The Gold Ballroom of the Millennium Biltmore Hotel in Los Angeles is a perfect place for a Final Fantasy press conference. With its Old Hollywood opulence it looks like a room an evil despot from one of the games would hang out in. It’s got the chandeliers, the ornate molding, the gold-tinted details—the works. It’s where the angry old emperor reveals its true evil space dragon form before the final battle. (It’s also what Donald Trump’s White House will probably look like.)

It’s also where Square-Enix held a short press briefing to go over in advance some of the notes from tonight’s big Final Fantasy XV event. It’s where we learned about all the spin-off media coming alongside the game, and where we first got to play Platinum Demo, the tiny taste of Final Fantasy XV arriving for free on Xbox Live and the Playstation Network tonight. It’s also where we got to speak with the game’s director, Hajime Tabata, and the director of the spin-off film, Takeshi Nozue. Basically it’s where Square-Enix first revealed their ambitious multimedia plans for the latest core Final Fantasy game, plans that we’ll quickly break down for you here right now.

**Data excerpts**
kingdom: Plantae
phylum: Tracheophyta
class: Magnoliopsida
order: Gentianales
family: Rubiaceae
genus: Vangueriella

**Your tasks**
(a) Will you retype the Final Fantasy XV briefing text starting with "It’s also where Square-Enix" and going on through "here right now."?
(b) Which people does the Final Fantasy XV briefing text mention by name?
The data has no connection to the Final Fantasy XV briefing text.

**Per-task answers**
(a)
It’s also where Square-Enix held a short press briefing to go over in advance some of the notes from tonight’s big Final Fantasy XV event. It’s where we learned about all the spin-off media coming alongside the game, and where we first got to play Platinum Demo, the tiny taste of Final Fantasy XV arriving for free on Xbox Live and the Playstation Network tonight. It’s also where we got to speak with the game’s director, Hajime Tabata, and the director of the spin-off film, Takeshi Nozue. Basically it’s where Square-Enix first revealed their ambitious multimedia plans for the latest core Final Fantasy game, plans that we’ll quickly break down for you here right now.

(b) Donald Trump, Hajime Tabata, Takeshi Nozue